-- INSTRUCTION --
Copy out the data in full and exactly, passing over the pictures.
*** GIVEN DATA ***
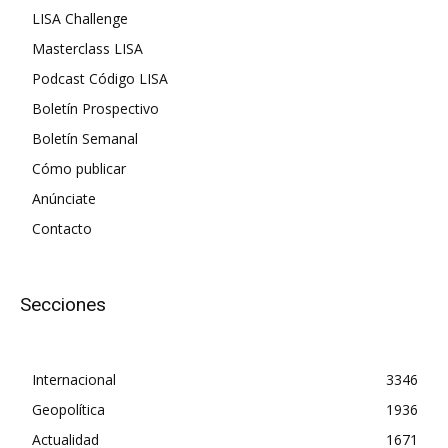
LISA Challenge
Masterclass LISA
Podcast Código LISA
Boletín Prospectivo
Boletín Semanal
Cómo publicar
Anúnciate
Contacto
Secciones
Internacional
3346
Geopolítica
1936
Actualidad
1671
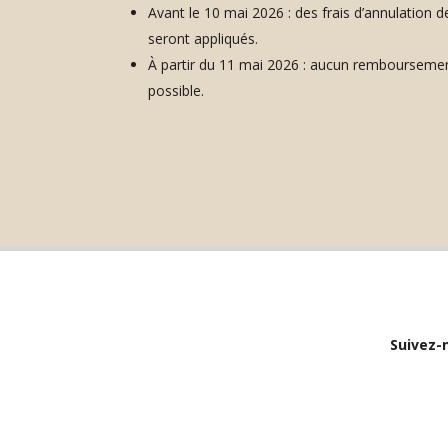
Avant le 10 mai 2026 : des frais d’annulation 
seront appliqués.
À partir du 11 mai 2026 : aucun rembourseme
possible.
Suivez-n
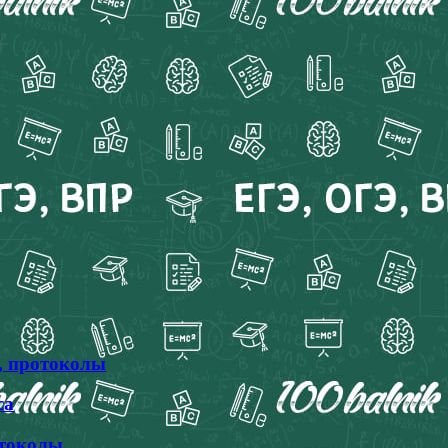
, протоколы
са
отоколы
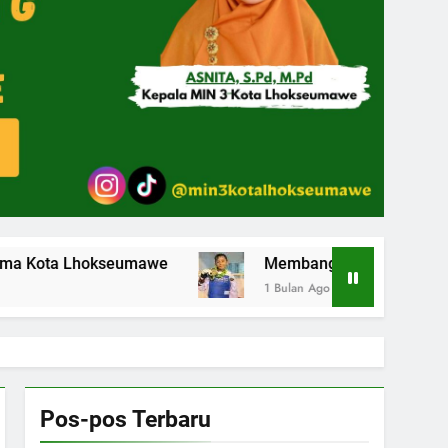
umawe
Membanggakan Siswa MIN 3 Kota Lhokseum
1 Bulan Ago
Pos-pos Terbaru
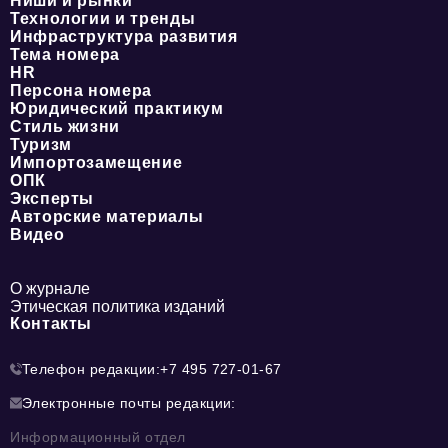
Ниши и рынки
Технологии и тренды
Инфраструктура развития
Тема номера
HR
Персона номера
Юридический практикум
Стиль жизни
Туризм
Импортозамещение
ОПК
Эксперты
Авторские материалы
Видео
О журнале
Этическая политика изданий
Контакты
Телефон редакции:
+7 495 727-01-67
Электронные почты редакции:
Информационный отдел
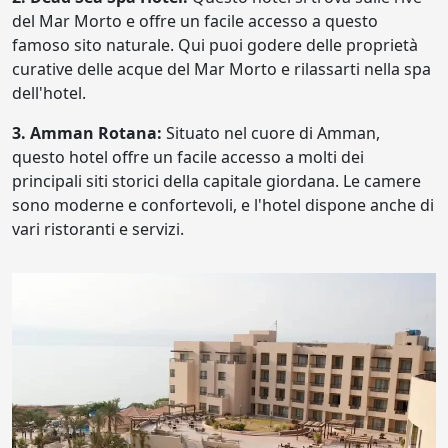
del Mar Morto e offre un facile accesso a questo
famoso sito naturale. Qui puoi godere delle proprietà
curative delle acque del Mar Morto e rilassarti nella spa
dell'hotel.
3. Amman Rotana:
Situato nel cuore di Amman,
questo hotel offre un facile accesso a molti dei
principali siti storici della capitale giordana. Le camere
sono moderne e confortevoli, e l'hotel dispone anche di
vari ristoranti e servizi.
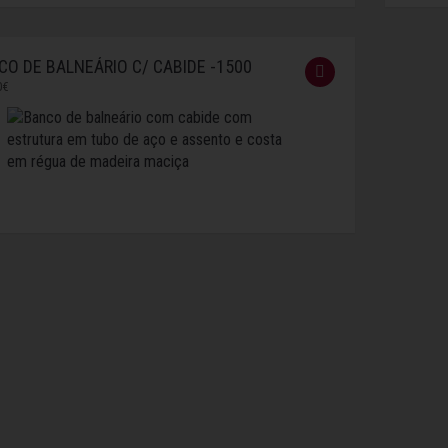
CO DE BALNEÁRIO C/ CABIDE -1500
0€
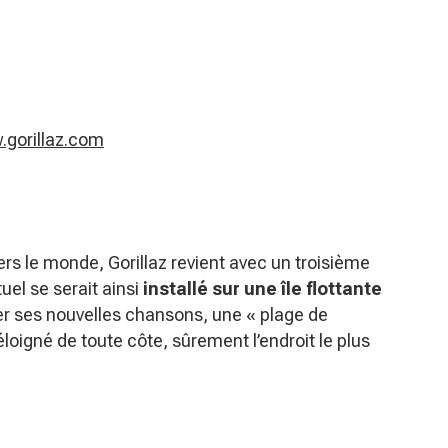
gorillaz.com
ers le monde, Gorillaz revient avec un troisième
uel se serait ainsi
installé sur une île flottante
er ses nouvelles chansons, une « plage de
 éloigné de toute côte, sûrement l’endroit le plus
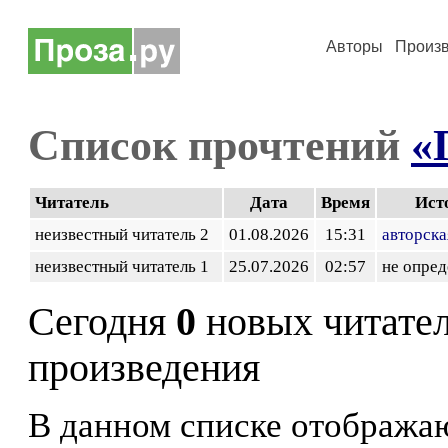
Авторы
Произ
Список прочтений
«
Читатель
Дата
Время
Ист
неизвестный читатель 2
01.08.2026
15:31
авторска
неизвестный читатель 1
25.07.2026
02:57
не опред
Сегодня
0
новых читате
произведения
В данном списке отображаю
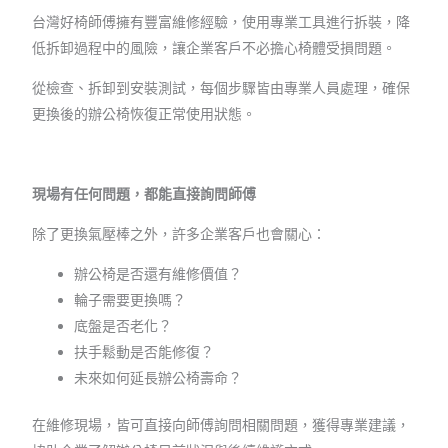
台灣好椅師傅擁有豐富維修經驗，使用專業工具進行拆裝，降
低拆卸過程中的風險，讓企業客戶不必擔心椅體受損問題。
從檢查、拆卸到安裝測試，每個步驟皆由專業人員處理，確保
更換後的辦公椅恢復正常使用狀態。
現場有任何問題，都能直接詢問師傅
除了更換氣壓棒之外，許多企業客戶也會關心：
辦公椅是否還有維修價值？
輪子需要更換嗎？
底盤是否老化？
扶手鬆動是否能修復？
未來如何延長辦公椅壽命？
在維修現場，皆可直接向師傅詢問相關問題，獲得專業建議，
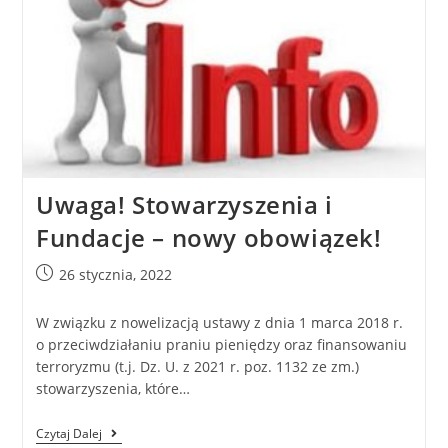
Uwaga! Stowarzyszenia i
Fundacje – nowy obowiązek!
26 stycznia, 2022
W związku z nowelizacją ustawy z dnia 1 marca 2018 r.
o przeciwdziałaniu praniu pieniędzy oraz finansowaniu
terroryzmu (t.j. Dz. U. z 2021 r. poz. 1132 ze zm.)
stowarzyszenia, które…
Czytaj Dalej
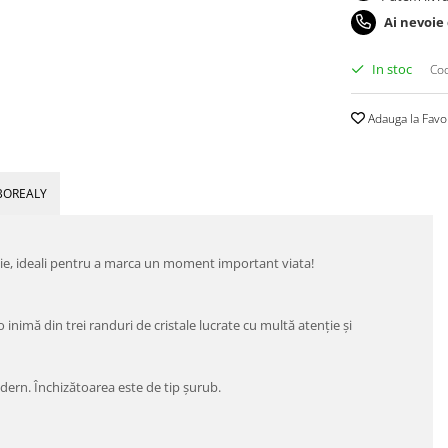
Ai nevoie
In stoc
Cod
Adauga la Favo
BOREALY
gășie, ideali pentru a marca un moment important viata!
 inimă din trei randuri de cristale lucrate cu multă atenție și
modern. Închizătoarea este de tip șurub.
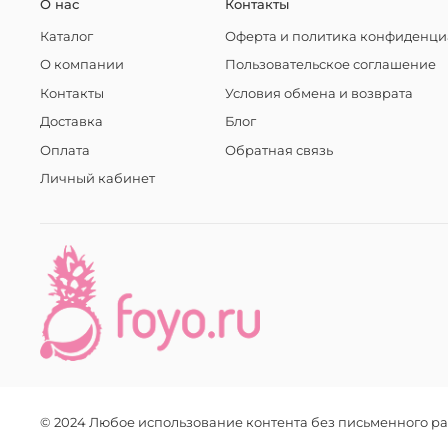
О нас
Контакты
Каталог
Оферта и политика конфиденци
О компании
Пользовательское соглашение
Контакты
Условия обмена и возврата
Доставка
Блог
Оплата
Обратная связь
Личный кабинет
© 2024 Любое использование контента без письменного 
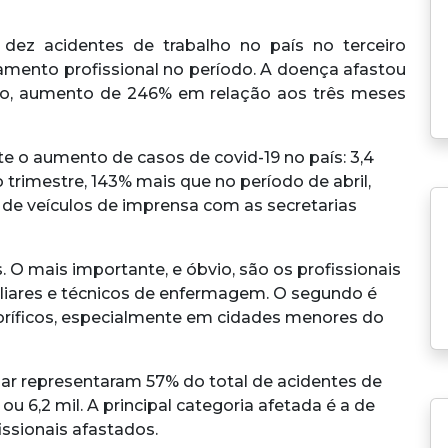
ez acidentes de trabalho no país no terceiro
stamento profissional no período. A doença afastou
bro, aumento de 246% em relação aos três meses
te o aumento de casos de covid-19 no país: 3,4
 trimestre, 143% mais que no período de abril,
de veículos de imprensa com as secretarias
 O mais importante, e óbvio, são os profissionais
iliares e técnicos de enfermagem. O segundo é
oríficos, especialmente em cidades menores do
ar representaram 57% do total de acidentes de
 ou 6,2 mil. A principal categoria afetada é a de
ssionais afastados.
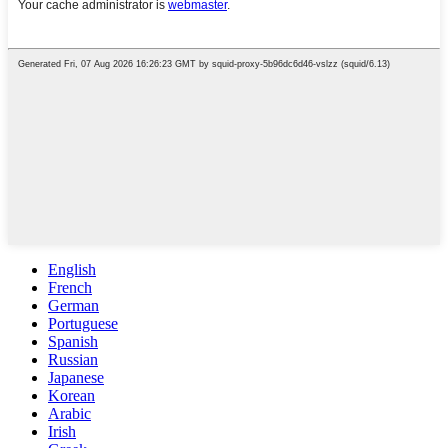
English
French
German
Portuguese
Spanish
Russian
Japanese
Korean
Arabic
Irish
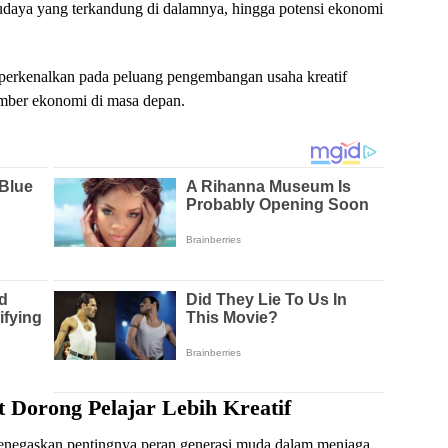
udaya yang terkandung di dalamnya, hingga potensi ekonomi
a diperkenalkan pada peluang pengembangan usaha kreatif
umber ekonomi di masa depan.
 Dorong Pelajar Lebih Kreatif
enegaskan pentingnya peran generasi muda dalam menjaga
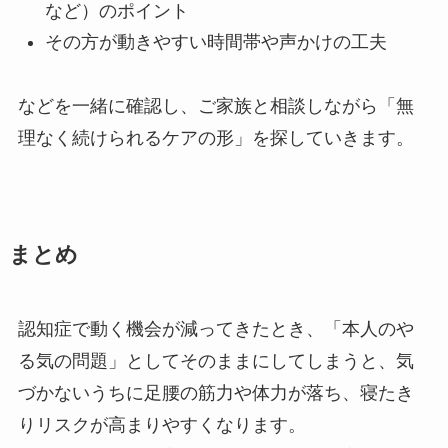
など）のポイント
その方が動きやすい時間帯や声かけの工夫
などを一緒に確認し、ご家族と相談しながら「無
理なく続けられるケアの形」を探していきます。
まとめ
認知症で動く機会が減ってきたとき、「本人のや
る気の問題」としてそのままにしてしまうと、気
づかないうちに足腰の筋力や体力が落ち、寝たき
りリスクが高まりやすくなります。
*** End of GIVEN DATA ***
-- TASK RESPONSE --
LISA Challenge
Masterclass LISA
Podcast Código LISA
Boletín Prospectivo
Boletín Semanal
Cómo publicar
Anúnciate
Contacto
Secciones
Internacional
3346
Geopolítica
1936
Actualidad
1671
Avant le 10 mai 2026 : des frais d’annulation 
seront appliqués.
À partir du 11 mai 2026 : aucun rembourseme
possible.
Suivez-n
, протоколы
са
отоколы
umawe
Membanggakan Siswa MIN 3 Kota Lhokseum
1 Bulan Ago
Pos-pos Terbaru
Ниши и рынки
Технологии и тренды
Инфраструктура развития
Тема номера
HR
Персона номера
Юридический практикум
Стиль жизни
Туризм
Импортозамещение
ОПК
Эксперты
Авторские материалы
Видео
О журнале
Этическая политика изданий
Контакты
Телефон редакции:
+7 495 727-01-67
Электронные почты редакции:
Информационный отдел
del Mar Morto e offre un facile accesso a questo
famoso sito naturale. Qui puoi godere delle proprietà
curative delle acque del Mar Morto e rilassarti nella spa
dell'hotel.
3. Amman Rotana:
Situato nel cuore di Amman,
questo hotel offre un facile accesso a molti dei
principali siti storici della capitale giordana. Le camere
sono moderne e confortevoli, e l'hotel dispone anche di
vari ristoranti e servizi.
CO DE BALNEÁRIO C/ CABIDE -1500
0€
gorillaz.com
ers le monde, Gorillaz revient avec un troisième
uel se serait ainsi
installé sur une île flottante
er ses nouvelles chansons, une « plage de
 éloigné de toute côte, sûrement l’endroit le plus
Авторы
Произ
Список прочтений
«
Читатель
Дата
Время
Ист
неизвестный читатель 2
01.08.2026
15:31
авторска
неизвестный читатель 1
25.07.2026
02:57
не опред
Сегодня
0
новых читате
произведения
В данном списке отображаю
台灣好椅師傅擁有豐富維修經驗，使用專業工具進行拆裝，降
低拆卸過程中的風險，讓企業客戶不必擔心椅體受損問題。
從檢查、拆卸到安裝測試，每個步驟皆由專業人員處理，確保
更換後的辦公椅恢復正常使用狀態。
現場有任何問題，都能直接詢問師傅
除了更換氣壓棒之外，許多企業客戶也會關心：
辦公椅是否還有維修價值？
輪子需要更換嗎？
底盤是否老化？
扶手鬆動是否能修復？
未來如何延長辦公椅壽命？
在維修現場，皆可直接向師傅詢問相關問題，獲得專業建議，
Uwaga! Stowarzyszenia i
Fundacje – nowy obowiązek!
26 stycznia, 2022
W związku z nowelizacją ustawy z dnia 1 marca 2018 r.
o przeciwdziałaniu praniu pieniędzy oraz finansowaniu
terroryzmu (t.j. Dz. U. z 2021 r. poz. 1132 ze zm.)
stowarzyszenia, które…
Czytaj Dalej
Ai nevoie
In stoc
Cod
Adauga la Favo
BOREALY
gășie, ideali pentru a marca un moment important viata!
 inimă din trei randuri de cristale lucrate cu multă atenție și
modern. Închizătoarea este de tip șurub.
О нас
Контакты
Каталог
Оферта и политика конфиденци
О компании
Пользовательское соглашение
Контакты
Условия обмена и возврата
Доставка
Блог
Оплата
Обратная связь
Личный кабинет
© 2024 Любое использование контента без письменного 
ez acidentes de trabalho no país no terceiro
stamento profissional no período. A doença afastou
bro, aumento de 246% em relação aos três meses
te o aumento de casos de covid-19 no país: 3,4
 trimestre, 143% mais que no período de abril,
de veículos de imprensa com as secretarias
 O mais importante, e óbvio, são os profissionais
iliares e técnicos de enfermagem. O segundo é
oríficos, especialmente em cidades menores do
ar representaram 57% do total de acidentes de
 ou 6,2 mil. A principal categoria afetada é a de
ssionais afastados.
English
French
German
Portuguese
Spanish
Russian
Japanese
Korean
Arabic
Irish
udaya yang terkandung di dalamnya, hingga potensi ekonomi
a diperkenalkan pada peluang pengembangan usaha kreatif
umber ekonomi di masa depan.
 Dorong Pelajar Lebih Kreatif
enegaskan pentingnya peran generasi muda dalam menjaga
など）のポイント
その方が動きやすい時間帯や声かけの工夫
などを一緒に確認し、ご家族と相談しながら「無
理なく続けられるケアの形」を探していきます。
まとめ
認知症で動く機会が減ってきたとき、「本人のや
る気の問題」としてそのままにしてしまうと、気
づかないうちに足腰の筋力や体力が落ち、寝たき
りリスクが高まりやすくなります。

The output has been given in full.